Dehors, le soleil brillait, le parfum exquis du jasmin caressait mes narines. Ouf, j’étais à Cannes et, oui, il y avait bien un vétéran cannois à l’affiche ce matin. Mike Leigh, petit bourru anglais pas franchement souriant, signe « Mr. Turner » . Une vaste fresque de 2h29 qui s’affranchit, cette fois, des rudes aléas de la société british contemporaine pour le film d’époque. Voici vingt-cinq années dans la vie de J.M.W. Turner (1775-1851), l’un des plus fameux peintres britanniques. Si, hier, on pouvait reprocher à Dahan de prendre des libertés avec l’histoire franco-monégasque, ce reproche, ici, n’est pas de mise. Voilà de l’image léchée, des mouvements de caméra limpides, une photographie de Dick Pope qui s’ingénie, dans les extérieurs, à retrouver les couleurs, les atmosphères de celui que l’on surnomma à juste titre, le peintre de la lumière… Mais, une fois encore, lorsqu’il est question du mystère de la peinture au cinéma, on peine à saisir l’instant magique de la création. Maurice Pialat peut-être s’en approcha avec son « Van Gogh ». En y allant lui aussi de son biopic, le réalisateur palmé de « Secrets et mensonges » (1996) offre donc le portrait d’un artiste bourru et devenu dépressif lorsqu’il perdit son meilleur ami… en la personne de son vieux père.

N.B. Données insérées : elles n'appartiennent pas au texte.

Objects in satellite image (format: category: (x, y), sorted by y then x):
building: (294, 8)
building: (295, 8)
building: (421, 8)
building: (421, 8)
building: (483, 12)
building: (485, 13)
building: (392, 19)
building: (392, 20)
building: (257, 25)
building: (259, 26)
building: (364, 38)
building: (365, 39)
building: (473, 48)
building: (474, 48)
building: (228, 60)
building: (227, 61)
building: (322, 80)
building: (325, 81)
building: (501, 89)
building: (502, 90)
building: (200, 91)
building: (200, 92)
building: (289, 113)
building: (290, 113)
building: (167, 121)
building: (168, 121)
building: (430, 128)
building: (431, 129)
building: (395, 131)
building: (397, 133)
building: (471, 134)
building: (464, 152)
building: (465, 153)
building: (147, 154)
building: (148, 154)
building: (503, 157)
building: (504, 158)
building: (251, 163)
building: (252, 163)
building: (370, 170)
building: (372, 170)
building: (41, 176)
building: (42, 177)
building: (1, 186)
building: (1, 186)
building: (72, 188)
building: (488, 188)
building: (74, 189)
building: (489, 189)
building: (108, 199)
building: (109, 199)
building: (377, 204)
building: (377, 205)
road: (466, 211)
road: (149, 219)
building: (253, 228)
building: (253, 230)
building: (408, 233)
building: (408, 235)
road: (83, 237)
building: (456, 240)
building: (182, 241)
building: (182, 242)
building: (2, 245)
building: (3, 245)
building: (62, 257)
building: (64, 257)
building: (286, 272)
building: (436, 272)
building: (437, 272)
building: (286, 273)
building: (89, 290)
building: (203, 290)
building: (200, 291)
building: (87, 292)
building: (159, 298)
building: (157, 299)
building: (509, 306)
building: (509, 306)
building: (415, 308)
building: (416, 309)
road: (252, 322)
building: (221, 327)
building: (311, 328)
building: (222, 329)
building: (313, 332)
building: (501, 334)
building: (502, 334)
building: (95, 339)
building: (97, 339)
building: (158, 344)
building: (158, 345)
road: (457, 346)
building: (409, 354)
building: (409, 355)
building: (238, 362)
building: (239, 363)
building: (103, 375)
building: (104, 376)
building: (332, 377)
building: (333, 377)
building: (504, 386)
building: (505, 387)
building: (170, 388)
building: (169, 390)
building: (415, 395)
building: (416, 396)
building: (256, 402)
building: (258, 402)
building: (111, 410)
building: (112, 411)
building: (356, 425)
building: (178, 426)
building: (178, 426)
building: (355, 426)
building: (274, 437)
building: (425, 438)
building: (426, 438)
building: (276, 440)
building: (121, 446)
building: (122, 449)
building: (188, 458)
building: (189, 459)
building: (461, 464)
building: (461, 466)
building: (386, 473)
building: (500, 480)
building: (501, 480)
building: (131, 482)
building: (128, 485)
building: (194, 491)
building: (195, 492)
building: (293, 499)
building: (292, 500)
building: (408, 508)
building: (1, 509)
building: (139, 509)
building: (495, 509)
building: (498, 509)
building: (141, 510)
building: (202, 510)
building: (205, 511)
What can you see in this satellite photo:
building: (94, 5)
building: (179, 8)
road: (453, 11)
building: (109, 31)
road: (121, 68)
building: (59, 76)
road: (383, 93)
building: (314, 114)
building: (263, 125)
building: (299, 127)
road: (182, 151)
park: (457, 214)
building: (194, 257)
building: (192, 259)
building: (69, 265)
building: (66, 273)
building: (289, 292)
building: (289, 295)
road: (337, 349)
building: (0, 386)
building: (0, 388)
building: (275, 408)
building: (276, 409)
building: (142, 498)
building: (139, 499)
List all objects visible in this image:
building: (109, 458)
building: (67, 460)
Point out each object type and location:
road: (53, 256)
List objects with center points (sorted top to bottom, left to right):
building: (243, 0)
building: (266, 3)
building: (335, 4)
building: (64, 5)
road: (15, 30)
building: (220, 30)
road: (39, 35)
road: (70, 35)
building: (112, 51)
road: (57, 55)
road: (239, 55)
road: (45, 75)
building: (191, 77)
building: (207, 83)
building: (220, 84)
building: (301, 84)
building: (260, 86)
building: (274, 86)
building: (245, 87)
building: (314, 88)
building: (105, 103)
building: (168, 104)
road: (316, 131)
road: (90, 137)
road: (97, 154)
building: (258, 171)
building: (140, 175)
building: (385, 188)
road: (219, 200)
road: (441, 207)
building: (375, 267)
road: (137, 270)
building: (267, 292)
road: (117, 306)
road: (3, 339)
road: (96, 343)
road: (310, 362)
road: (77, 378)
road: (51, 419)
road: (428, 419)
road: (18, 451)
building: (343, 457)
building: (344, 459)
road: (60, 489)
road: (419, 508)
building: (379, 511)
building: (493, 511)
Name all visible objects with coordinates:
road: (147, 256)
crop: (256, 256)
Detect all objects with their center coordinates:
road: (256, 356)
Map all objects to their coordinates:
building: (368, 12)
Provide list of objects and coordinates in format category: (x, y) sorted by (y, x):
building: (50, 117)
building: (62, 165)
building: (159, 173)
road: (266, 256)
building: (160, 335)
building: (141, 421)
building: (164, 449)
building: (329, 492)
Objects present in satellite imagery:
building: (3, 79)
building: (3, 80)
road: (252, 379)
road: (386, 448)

Avec « Mr. Turner », on peut observer à loisir l’excellent Timothy Spall (pour les accros d’Harry Potter, il fut Peter Pettigrow) en train de voyager, de peindre en Hollande, de lutiner une fille de joie ou de connaître une idylle tardive avec sa logeuse veuve de Margate où il réalisa diverses marines. Au total, « Mr. Turner », hormis les grognements du peintre qui lui tiennent lieu de discours, c’est du beau boulot. Mais pas vraiment bouleversant.

Mon coup de coeur du jour, il est pour Angélique Litzenburger. Ne vous jetez pas sur vos dictionnaires de cinéma. Elle n’y est pas. A soixante ans, elle débute sur grand écran dans « Party Girl » (présenté dans la section Un certain regard) et elle y joue son propre personnage, celui d’une entraîneuse dans un cabaret à la frontière allemande. Angélique aime encore la fête, toujours les hommes. La nuit, elle parvient sans peine à les faire boire même si, avec le temps, les clients se font plus rares. Et voilà que Michel, son habitué, vient mettre sa vie sens dessus-dessous en lui proposant le mariage. A la fois flattée et inquiète, Angélique va quitter ce monde de la nuit qui est toute sa vie. Mais on n’abandonne pas toute une existence de troublante séduction aussi facilement.

Jonglant entre fiction et réalité, les trois auteurs de  » Party Girl », Marie Amachoukeli, Claire Burger et Samuel Theis (le propre fils d’Angélique) ont réussi, pour leur premier long-métrage, un ovni lorrain qui mêle comédie romantique, cinéma-vérité, drame social ou portrait avec le souci de non pas provoquer le spectateur mais de le mettre dans une situation d’inconfort pour qu’il ne se sente pas trop à l’aise avec l’aventure d’Angélique…

Les mirettes claires d’Angélique Litzenburger soulignées de beaucoup de noir regardent Cannes au fond des yeux. Et la Croisette en est toute émue.